■ Quoted passage ■
>>>>>
Frequently Asked Questions
(Updated February 1, 2017)
What is Save Rural Angwin?
Save Rural Angwin (SRA) is a grass roots community group that formed to stop inappropriate, urbanizing development inconsistent with “smart and sustainable” growth principals. SRA is dedicated to protecting and preserving the rural setting and community character of Angwin and Howell Mountain. We solicit and accept voluntary individual contributions to finance the mission of Save Rural Angwin. Contributions are not tax-deductible, either for charitable or business expenses.
When and why was Save Rural Angwin formed?
During the Napa County General Plan Update process (2005-2007), "Urban Residential" land use designations (the so-called "Urban Bubbles") in unincorporated Napa County were a subject of much discussion. In short, "Bubbles" were open invitations to developers to place high-density housing in inappropriate locations. In 2006, in an article titled "The Transformation of Angwin", a Pacific Union College spokes-person revealed PUC's desire to build 1,157 new homes on college lands that had been inadvertently designated "urban residential". Triad Communities LTD, a large Seattle-based development company hired by PUC, began testing the waters of public opinion regarding this 1,000-plus subdivision proposal in the heart of the Angwin basin. Following phone surveys, the proposed number of housing units was revised downward to 591 new housing units and various other enterprises. Later still, following much public opposition, the number of proposed housing units was reduced to 380 new housing units. Residents were appalled and angry that land farmed for over 100 years would be paved over, thereby destroying the rural character of the village. SRA was formally established with the State of California in September 2006 as a Political Action Committee focused on obtaining appropriate land use designations consistent with the rural character of Angwin and on challenging the Triad-proposed development project.
<<<<<
■ What is expected ■
Extend the Save Rural Angwin FAQ, picking up after its final sentence. The records play no part in this work.

■ Material ■
>>>>>
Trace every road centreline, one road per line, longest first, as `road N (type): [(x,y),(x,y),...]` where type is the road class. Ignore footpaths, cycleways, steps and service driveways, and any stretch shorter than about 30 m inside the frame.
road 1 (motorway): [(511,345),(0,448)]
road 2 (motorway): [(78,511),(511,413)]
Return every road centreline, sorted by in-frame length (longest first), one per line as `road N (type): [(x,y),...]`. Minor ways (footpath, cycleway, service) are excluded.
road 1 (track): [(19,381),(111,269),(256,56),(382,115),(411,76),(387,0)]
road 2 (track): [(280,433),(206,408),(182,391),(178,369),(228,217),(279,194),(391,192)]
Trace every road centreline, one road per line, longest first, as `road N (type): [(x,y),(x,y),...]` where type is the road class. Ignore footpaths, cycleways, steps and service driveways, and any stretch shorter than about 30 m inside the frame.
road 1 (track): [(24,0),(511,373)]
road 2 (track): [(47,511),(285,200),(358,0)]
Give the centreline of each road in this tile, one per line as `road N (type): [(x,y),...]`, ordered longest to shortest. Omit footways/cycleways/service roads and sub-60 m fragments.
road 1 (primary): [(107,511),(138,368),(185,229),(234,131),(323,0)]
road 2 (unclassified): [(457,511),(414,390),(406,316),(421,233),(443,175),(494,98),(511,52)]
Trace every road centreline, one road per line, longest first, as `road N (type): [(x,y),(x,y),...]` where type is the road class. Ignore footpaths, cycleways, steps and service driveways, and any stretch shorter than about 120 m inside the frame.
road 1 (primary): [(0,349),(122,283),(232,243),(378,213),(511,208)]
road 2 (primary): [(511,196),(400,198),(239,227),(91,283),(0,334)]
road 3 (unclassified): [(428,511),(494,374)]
<<<<<
■ Task output ■
Though no longer a Political Action Committee since the conclusion of the November 2012 election, SRA has continued to work to achieve appropriate land use designations for Angwin and to oppose urban-style development on Howell Mountain.
What is the mission of SRA?
SRA's mission is "To protect agriculture and the natural environment, the twin sources of Napa County's prosperity and quality of life."
What has Save Rural Angwin accomplished since forming?
Rather than attempt a comprehensive listing of achievements covering the twelve-year-to-date processes, we provide a list of some of the most significant accomplishments:
> Created a 9-11 member Steering Committee to guide the efforts of SRA and 13-15 member Advisory Council of Napa County civic leaders similarly concerned about the conversion of farmland to subdivisions and the conversion of Angwin from a village to a city.
> Followed, studied, actively participated in and testified at public hearings during the three-year Napa County General Plan Update process (2005-2007). Active participation influenced General Plan goals, policies and, specifically, text for Angwin and related unincorporated areas. Produced, with the guidance of a professional planner, and submitted at the invitation of the County, an alternative land use designation plan for the unincorporated area of Angwin.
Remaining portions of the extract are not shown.